> **What you will do**
• 1. Repeat the passage of the TIMELESS trial discussion that starts at "For years, the" and ends at "without proven benefit.".
• 2. Carry on the discussion of the TIMELESS trial from the point where it currently ends.

> **Selected passage**
········
Given the TIMELESS results, if you are admitting a patient with an MCA M1 occlusion 12 hours from last known well with a favorable perfusion mismatch who is planned for mechanical thrombectomy, should you administer IV tenecteplase prior to the procedure?
Key Response
Based on the TIMELESS trial, administering IV tenecteplase in this late-window LVO population does not improve 90-day clinical outcomes compared to placebo. Therefore, bridging with tenecteplase is not indicated; the patient should proceed directly to mechanical thrombectomy.
The TIMELESS trial showed no clinical benefit for tenecteplase in the extended window, yet the safety profile regarding symptomatic intracranial hemorrhage was similar to placebo. How might the high rate of concurrent endovascular therapy (EVT) in both arms have diluted the potential efficacy signal of tenecteplase, and does this leave room for its use in 'drip-and-ship' models?
Key Response
Over 75% of patients in TIMELESS underwent mechanical thrombectomy. The overwhelming efficacy of EVT likely creates a ceiling effect, masking any marginal benefit of early reperfusion from tenecteplase. Because tenecteplase proved safe, there remains an open question about its utility in non-EVT capable centers where transfer delays are expected, as early pharmacological reperfusion prior to transfer could still theoretically improve outcomes.
For years, the stroke community has pushed to expand the thrombolytic window, but TIMELESS halts this expansion for large vessel occlusions. How do we reconcile the safety of late-window tenecteplase with its lack of efficacy, and how does this reframe our institutional stroke protocols?
Key Response
The lack of efficacy despite safety suggests that once an LVO has persisted into the late window, the clot is likely too mature, organized, or large for pharmacological lysis alone to achieve meaningful reperfusion before EVT. Institutional protocols should focus purely on minimizing door-to-groin time for mechanical thrombectomy in late-window LVOs, rather than incorporating medical therapies that add cost and workflow complexity without proven benefit.
Scholarly Review
Critical appraisal through the lens of expert reviewers and guideline development
The TIMELESS trial utilized an ordinal shift analysis of the modified Rankin Scale as its primary efficacy endpoint. Considering the high proportion of patients receiving EVT, what statistical or design modifications could have better isolated the true treatment effect of tenecteplase?
Key Response
An ordinal shift analysis assumes proportional odds across all mRS transitions. Given the massive ceiling effect of EVT, an enrichment design targeting patients with expected EVT delays, evaluating a strictly non-EVT cohort, or powering the study to evaluate an interaction between EVT timing and tenecteplase administration might have better isolated tenecteplase's specific effect size and mitigated the dilution from thrombectomy.
········
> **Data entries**
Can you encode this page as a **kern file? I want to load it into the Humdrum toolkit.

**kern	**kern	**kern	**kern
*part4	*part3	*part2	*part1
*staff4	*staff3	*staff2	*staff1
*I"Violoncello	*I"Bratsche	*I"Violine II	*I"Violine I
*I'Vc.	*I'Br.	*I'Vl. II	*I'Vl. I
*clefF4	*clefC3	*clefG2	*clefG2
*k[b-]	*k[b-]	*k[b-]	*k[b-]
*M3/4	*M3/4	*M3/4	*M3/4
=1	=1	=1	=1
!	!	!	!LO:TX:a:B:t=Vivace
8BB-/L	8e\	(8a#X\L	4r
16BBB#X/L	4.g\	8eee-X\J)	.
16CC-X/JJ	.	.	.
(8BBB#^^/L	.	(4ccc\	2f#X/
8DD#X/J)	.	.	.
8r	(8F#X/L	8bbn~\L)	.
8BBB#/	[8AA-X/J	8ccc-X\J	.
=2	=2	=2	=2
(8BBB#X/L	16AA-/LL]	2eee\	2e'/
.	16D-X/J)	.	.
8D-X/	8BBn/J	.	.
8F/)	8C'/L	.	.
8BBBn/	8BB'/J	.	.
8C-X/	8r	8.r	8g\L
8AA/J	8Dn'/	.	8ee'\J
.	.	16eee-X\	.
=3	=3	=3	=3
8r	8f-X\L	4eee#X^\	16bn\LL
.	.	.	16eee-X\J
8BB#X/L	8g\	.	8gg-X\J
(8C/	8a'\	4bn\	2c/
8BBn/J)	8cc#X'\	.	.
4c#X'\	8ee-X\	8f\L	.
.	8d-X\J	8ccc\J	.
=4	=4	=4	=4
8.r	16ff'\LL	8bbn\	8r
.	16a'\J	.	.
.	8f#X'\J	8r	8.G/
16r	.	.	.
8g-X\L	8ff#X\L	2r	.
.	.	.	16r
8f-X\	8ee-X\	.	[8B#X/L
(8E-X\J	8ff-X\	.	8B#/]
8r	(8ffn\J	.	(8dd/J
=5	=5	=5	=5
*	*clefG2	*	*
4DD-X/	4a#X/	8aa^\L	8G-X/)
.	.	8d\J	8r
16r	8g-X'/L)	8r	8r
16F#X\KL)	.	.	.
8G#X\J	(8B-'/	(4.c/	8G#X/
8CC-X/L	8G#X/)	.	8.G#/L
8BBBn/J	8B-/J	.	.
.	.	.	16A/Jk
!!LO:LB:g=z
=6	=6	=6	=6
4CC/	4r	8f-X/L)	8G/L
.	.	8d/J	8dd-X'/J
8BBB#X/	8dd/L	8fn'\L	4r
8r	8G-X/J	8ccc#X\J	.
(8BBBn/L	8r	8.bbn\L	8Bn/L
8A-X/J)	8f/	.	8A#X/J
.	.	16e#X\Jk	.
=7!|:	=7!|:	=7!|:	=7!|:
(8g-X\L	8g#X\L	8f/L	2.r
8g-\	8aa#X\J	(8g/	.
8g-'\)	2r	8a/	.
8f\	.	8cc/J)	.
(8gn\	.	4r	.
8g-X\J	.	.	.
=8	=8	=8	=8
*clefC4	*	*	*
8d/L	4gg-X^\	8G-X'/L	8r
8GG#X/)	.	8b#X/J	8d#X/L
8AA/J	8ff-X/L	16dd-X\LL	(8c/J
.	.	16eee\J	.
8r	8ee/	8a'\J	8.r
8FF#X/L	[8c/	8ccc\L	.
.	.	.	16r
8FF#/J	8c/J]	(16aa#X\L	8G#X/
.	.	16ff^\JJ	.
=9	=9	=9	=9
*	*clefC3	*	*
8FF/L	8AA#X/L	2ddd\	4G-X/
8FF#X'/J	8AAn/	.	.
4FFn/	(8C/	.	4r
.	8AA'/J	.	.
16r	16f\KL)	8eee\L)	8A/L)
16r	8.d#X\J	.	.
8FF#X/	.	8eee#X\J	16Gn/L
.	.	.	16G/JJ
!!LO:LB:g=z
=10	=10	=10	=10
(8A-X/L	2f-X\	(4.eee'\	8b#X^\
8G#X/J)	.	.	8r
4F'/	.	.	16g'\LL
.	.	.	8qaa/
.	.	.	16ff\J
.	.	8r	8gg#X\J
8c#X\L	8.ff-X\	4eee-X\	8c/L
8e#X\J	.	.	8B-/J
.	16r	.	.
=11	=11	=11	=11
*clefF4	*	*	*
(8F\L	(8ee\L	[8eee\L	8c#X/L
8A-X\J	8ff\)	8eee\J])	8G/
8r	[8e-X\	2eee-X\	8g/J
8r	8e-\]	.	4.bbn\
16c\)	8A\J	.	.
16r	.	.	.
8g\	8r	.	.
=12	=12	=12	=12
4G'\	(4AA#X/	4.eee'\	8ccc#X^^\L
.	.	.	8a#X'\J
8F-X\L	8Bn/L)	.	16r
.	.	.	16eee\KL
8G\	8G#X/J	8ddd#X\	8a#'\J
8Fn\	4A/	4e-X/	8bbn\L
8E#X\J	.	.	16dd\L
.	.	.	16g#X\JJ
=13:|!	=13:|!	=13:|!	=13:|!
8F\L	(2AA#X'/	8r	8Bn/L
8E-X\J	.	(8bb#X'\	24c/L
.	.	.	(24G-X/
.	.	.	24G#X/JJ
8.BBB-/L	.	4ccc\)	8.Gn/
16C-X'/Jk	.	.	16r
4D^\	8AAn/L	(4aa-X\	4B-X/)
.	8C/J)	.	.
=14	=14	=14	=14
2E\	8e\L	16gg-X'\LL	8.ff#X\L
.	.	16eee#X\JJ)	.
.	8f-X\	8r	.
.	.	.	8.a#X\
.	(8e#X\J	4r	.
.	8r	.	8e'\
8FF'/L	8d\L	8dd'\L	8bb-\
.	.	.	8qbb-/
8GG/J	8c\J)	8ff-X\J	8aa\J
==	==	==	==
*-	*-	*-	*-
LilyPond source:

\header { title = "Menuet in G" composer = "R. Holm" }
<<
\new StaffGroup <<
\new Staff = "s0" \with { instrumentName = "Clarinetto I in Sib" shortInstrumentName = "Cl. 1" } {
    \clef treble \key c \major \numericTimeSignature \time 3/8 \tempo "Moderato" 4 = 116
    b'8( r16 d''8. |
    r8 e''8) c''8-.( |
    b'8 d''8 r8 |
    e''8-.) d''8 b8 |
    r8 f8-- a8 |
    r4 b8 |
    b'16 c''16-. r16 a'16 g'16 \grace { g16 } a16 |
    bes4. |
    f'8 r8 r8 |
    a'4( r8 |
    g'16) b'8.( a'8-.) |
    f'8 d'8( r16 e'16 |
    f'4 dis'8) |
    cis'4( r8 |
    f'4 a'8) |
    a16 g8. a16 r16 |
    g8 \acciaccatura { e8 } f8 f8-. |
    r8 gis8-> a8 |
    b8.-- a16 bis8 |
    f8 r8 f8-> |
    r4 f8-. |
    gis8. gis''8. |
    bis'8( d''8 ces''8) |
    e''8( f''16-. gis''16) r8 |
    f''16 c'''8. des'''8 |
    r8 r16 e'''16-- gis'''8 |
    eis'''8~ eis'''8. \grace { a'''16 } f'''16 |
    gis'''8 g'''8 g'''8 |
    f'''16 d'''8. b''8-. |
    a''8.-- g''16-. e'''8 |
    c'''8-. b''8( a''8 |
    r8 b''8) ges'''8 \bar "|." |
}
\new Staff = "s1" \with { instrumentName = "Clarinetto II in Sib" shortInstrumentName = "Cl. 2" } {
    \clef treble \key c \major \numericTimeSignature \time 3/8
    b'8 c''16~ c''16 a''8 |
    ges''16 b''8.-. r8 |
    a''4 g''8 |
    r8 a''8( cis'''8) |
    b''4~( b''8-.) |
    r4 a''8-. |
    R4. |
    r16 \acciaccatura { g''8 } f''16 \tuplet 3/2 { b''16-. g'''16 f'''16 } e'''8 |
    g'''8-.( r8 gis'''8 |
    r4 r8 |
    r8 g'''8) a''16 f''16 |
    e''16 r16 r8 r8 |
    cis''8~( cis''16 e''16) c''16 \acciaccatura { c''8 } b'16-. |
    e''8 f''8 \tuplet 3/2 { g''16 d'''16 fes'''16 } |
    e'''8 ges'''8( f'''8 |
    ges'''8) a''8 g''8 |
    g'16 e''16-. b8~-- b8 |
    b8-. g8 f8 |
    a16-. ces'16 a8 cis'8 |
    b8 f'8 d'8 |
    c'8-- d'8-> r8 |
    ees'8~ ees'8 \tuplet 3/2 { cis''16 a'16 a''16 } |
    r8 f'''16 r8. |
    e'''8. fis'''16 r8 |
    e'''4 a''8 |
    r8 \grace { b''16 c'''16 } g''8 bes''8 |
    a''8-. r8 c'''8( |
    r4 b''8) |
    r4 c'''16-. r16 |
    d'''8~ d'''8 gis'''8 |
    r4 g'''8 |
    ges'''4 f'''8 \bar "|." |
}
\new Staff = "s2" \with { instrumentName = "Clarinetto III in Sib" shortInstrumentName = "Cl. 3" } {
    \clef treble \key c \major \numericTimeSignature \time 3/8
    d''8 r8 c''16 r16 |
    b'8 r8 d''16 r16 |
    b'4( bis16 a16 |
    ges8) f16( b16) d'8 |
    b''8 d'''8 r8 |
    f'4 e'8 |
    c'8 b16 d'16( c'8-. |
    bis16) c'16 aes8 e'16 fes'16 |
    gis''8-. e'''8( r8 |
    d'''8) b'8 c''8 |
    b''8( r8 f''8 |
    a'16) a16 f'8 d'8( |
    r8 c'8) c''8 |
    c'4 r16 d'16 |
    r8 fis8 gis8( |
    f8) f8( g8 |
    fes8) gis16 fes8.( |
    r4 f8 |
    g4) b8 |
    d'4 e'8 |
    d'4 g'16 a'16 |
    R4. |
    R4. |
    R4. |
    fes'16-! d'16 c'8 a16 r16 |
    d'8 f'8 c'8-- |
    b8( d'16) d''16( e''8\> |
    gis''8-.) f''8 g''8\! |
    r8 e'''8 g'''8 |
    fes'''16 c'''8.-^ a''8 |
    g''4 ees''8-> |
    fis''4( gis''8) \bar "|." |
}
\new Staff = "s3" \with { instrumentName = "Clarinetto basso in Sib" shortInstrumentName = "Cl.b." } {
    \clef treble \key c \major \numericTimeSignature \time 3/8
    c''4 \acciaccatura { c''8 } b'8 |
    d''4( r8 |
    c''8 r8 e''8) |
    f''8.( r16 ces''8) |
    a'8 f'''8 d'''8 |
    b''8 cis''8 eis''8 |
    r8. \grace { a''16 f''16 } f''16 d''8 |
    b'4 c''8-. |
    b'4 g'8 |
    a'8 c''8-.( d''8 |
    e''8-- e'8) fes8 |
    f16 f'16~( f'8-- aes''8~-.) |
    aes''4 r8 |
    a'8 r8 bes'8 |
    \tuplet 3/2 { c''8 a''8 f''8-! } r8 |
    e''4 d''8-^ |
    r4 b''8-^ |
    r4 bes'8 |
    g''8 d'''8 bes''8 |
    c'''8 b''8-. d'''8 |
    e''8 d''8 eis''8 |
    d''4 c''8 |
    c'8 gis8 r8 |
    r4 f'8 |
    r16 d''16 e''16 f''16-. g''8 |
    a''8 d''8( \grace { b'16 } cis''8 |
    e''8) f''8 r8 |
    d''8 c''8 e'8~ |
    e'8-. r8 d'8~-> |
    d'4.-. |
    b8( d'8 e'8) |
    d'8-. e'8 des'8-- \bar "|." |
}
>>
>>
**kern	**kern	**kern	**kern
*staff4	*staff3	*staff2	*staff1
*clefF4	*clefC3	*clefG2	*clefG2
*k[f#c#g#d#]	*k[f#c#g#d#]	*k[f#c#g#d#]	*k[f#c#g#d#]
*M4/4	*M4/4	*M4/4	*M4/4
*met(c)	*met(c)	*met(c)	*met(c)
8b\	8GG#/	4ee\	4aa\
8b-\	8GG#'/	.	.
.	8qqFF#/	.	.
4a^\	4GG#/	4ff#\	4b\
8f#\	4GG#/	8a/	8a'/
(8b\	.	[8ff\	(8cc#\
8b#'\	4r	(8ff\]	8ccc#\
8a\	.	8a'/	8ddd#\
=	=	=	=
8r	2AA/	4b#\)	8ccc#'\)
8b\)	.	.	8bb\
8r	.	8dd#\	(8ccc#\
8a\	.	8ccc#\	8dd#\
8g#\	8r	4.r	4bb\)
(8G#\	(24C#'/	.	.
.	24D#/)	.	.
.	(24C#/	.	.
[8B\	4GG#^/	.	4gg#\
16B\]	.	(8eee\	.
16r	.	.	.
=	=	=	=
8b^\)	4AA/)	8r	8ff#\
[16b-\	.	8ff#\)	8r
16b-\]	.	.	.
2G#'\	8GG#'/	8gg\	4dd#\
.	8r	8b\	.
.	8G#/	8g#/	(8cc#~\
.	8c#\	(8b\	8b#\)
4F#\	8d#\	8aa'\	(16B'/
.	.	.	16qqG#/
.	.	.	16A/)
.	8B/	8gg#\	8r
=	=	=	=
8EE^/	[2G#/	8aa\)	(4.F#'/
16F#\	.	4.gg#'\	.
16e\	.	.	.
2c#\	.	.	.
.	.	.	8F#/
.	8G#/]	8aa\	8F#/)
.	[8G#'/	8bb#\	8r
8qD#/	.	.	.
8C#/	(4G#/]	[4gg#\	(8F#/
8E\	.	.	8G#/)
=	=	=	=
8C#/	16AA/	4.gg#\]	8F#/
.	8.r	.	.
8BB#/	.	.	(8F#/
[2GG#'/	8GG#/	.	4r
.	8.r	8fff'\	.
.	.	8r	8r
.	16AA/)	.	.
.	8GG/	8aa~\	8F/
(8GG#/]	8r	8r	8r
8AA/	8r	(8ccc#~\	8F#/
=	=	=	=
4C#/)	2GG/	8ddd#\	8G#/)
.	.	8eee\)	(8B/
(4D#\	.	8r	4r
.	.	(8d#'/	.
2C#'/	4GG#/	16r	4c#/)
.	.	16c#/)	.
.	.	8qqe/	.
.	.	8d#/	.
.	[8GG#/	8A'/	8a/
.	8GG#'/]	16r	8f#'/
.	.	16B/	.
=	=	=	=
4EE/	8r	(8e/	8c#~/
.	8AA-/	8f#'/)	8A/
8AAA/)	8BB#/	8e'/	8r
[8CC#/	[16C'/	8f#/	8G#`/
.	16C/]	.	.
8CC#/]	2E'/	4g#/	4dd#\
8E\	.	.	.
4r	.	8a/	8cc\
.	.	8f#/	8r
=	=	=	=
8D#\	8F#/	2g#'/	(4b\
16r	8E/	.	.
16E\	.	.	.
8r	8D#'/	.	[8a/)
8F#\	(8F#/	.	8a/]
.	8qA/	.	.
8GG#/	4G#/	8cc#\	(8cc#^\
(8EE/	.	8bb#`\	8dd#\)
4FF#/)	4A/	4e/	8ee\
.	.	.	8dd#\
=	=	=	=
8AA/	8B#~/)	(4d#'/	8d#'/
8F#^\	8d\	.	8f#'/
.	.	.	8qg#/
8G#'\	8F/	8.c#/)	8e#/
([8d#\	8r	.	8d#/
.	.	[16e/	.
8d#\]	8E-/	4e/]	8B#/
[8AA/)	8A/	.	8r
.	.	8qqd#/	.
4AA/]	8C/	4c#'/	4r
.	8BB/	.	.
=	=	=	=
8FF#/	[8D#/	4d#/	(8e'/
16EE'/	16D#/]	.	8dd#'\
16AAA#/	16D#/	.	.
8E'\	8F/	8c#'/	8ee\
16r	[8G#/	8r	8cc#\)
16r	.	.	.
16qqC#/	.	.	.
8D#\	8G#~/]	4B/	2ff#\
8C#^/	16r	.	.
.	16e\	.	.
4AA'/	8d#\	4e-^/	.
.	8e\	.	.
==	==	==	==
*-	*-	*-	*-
········
> **Expected responses**
• 1.
For years, the stroke community has pushed to expand the thrombolytic window, but TIMELESS halts this expansion for large vessel occlusions. How do we reconcile the safety of late-window tenecteplase with its lack of efficacy, and how does this reframe our institutional stroke protocols?
Key Response
The lack of efficacy despite safety suggests that once an LVO has persisted into the late window, the clot is likely too mature, organized, or large for pharmacological lysis alone to achieve meaningful reperfusion before EVT. Institutional protocols should focus purely on minimizing door-to-groin time for mechanical thrombectomy in late-window LVOs, rather than incorporating medical therapies that add cost and workflow complexity without proven benefit.

• 2.
As a reviewer, how does the early termination of enrollment combined with the extraordinarily high rate of mechanical thrombectomy threaten the internal validity and statistical power of the TIMELESS trial's null finding?
Key Response
Early termination inherently reduces statistical power, increasing the risk of a Type II error. When combined with massive EVT utilization, the trial effectively became a 'bridging therapy' study rather than a pure 'lytic vs. no lytic' study. Reviewers must heavily scrutinize the confidence intervals to determine if they truly exclude a clinically meaningful benefit, particularly in the underpowered non-EVT subgroup.
Current AHA/ASA guidelines strongly recommend EVT for LVOs in the 6-24 hour window with favorable imaging but restrict IV thrombolysis to the under 4.5-hour window. Does the TIMELESS trial provide sufficient evidence to formally recommend against the use of IV tenecteplase as an adjunct to EVT in the 4.5-24 hour window?
Key Response
Yes. TIMELESS provides high-quality, randomized controlled trial evidence that adding tenecteplase to standard care in the 4.5-24 hour window yields no clinical benefit for LVOs. Therefore, guidelines should maintain the 4.5-hour strict cutoff for IV thrombolysis and explicitly state that late-window bridging with tenecteplase is not recommended, solidifying direct-to-EVT pathways to avoid unnecessary interventions.
Clinical Landscape
Noteworthy Related Trials
WAKE-UP Trial
Tested
Alteplase (0.9 mg/kg)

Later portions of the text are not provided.